In a world that is becoming increasingly tech-reliant and increasingly connected, big data has become a major player. Businesses of all sizes and in all industries today are constantly collecting huge amounts of data that is turned into actionable insights and eventually better results for the business due to data-driven decisions. However, with businesses now creating huger data sets than ever before, professionals who possess the right knowledge, education, and skills for analyzing this data and gaining the right information from it are in growing demand.
In order for businesses to get a better understanding of data, the fields of data analytics and data science have grown substantially over the past few years from being mostly academic to integral parts of a business. However, differentiating between these two fields can be confusing since they are quite similar and interconnected, but different. Data science and data analytics are fields that provide various results and may involve differing approaches. When a business owner needs to study the data that is being gathered by their company, it’s important to understand what each field can bring to the table and the ways that they differ from one another.
Data Science Explained
Data science as a field focuses on gaining actionable insights from large sets of raw or structured data. Data science primarily focuses on finding the answers to things that we might not have been aware that we didn’t know. To do this, they use a range of different techniques to uncover these answers including machine learning, computer science, predictive analysis, and statistics. Huge datasets are often studied by data scientists in order to establish solutions to problems that we might not have even realized we had. The role of a data scientist is to ask questions and location potential areas to explore further. They do not have a lot of concern for specific answers, instead focusing on making sure that they are asking the right questions. They do this through a combination of exploring and analyzing disconnected and disparate data sources, predicting potential future trends, and determining better ways to analyze the information that is presented to them. Find out more with an online data science masters from Kettering University.
How Data Science Is Used
Data science can be used in a wide range of different ways to help a business get better results. For example, you may use data science to determine the questions that you should be asking about your customers and target audience to ensure that you understand what their exact requirements are and are able to offer products or services that provide the solutions to problems that they might not have realized they had. Data science is also used in a wide range of decision-making situations in businesses.
Data Analysis Explained
Data analysis will mainly focus on processing and analyzing existing datasets. The role of a data analyst involves determining methods to capture, process and organize data to find a way to uncover actionable insights and discover solutions to current problems. Business and data analytics are used to find answers to questions, based on producing results that can lead to immediate improvement for the business. Data analytics may be used in marketing, for example, to help a business determine how a marketing campaign is currently performing based on the data that has been collected from it, providing insights that can be used in future marketing campaigns for improved results in comparison.
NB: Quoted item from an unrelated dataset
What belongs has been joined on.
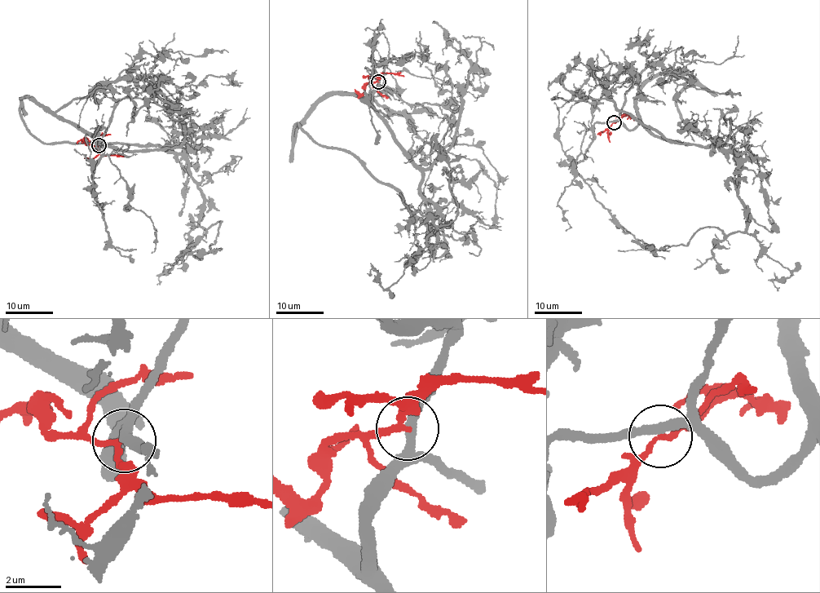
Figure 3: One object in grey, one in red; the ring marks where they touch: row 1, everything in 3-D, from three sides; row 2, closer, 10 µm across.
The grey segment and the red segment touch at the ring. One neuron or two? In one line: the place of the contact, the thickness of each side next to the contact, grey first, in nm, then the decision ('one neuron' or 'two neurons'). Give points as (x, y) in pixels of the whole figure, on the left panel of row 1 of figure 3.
place (99, 145); calibres 320 and 170 nm; two neurons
How Data Analytics is Used
Data analytics can be used anywhere in a business where there are problems that need to be solved or improvements that could be made. With businesses collecting data in almost every department and aspect of the company today, there is usually always data available that can be analyzed and studied to figure out what could be done differently to get better results in the future. For example, data analysis can be used to better understand customer needs. In this case, businesses might analyze data from their website to learn more about what customers do when they visit, where they seem to be getting the most value from the site, and any areas of the site where customers are more likely to leave. Using this information, they can then make improvements to the site design to make it more useful for visitors. Data analysis is often also used to reduce business costs, helping businesses efficiently and accurately figure out where they could be spending less in many different areas of the business. In addition, data analytics is often used alongside data science when it comes to making key business decisions. By looking at the data so far, it’s easier for companies to not only figure out which decisions need to be made to improve results in the future, but where these decisions should go.
The Main Differences
While the terms data science and data analysis are often used interchangeably, they are two different fields. Data science is often used as an umbrella term for a group of fields that are all involved with mining large datasets, while on the other hand, data analysis tends to be much more specific and focused, often considered to be a main part of the larger process. Rather than predicting outcomes and looking for questions we didn’t know that we needed to ask, data analytics focuses on determining what the problem is right now and how data can be used to provide a solution to it.
In short, data science produces a range of broader insights focused on finding the right questions to be asked. It may focus on finding not only the questions that people didn’t even know they had but also the answers and solutions, and is a key component of coming up with a new product or service. On the other hand, data analysis focuses on figuring out where there are questions that need to be asked, asking those questions and using existing data to find the answers to them. Because of this, it’s usually the main process involved in comparing business progress and making business decisions.
Data has a huge part in all businesses today. While data science and data analytics often go hand in hand, it’s important to know the difference between the two and which might be the best option for any given situation.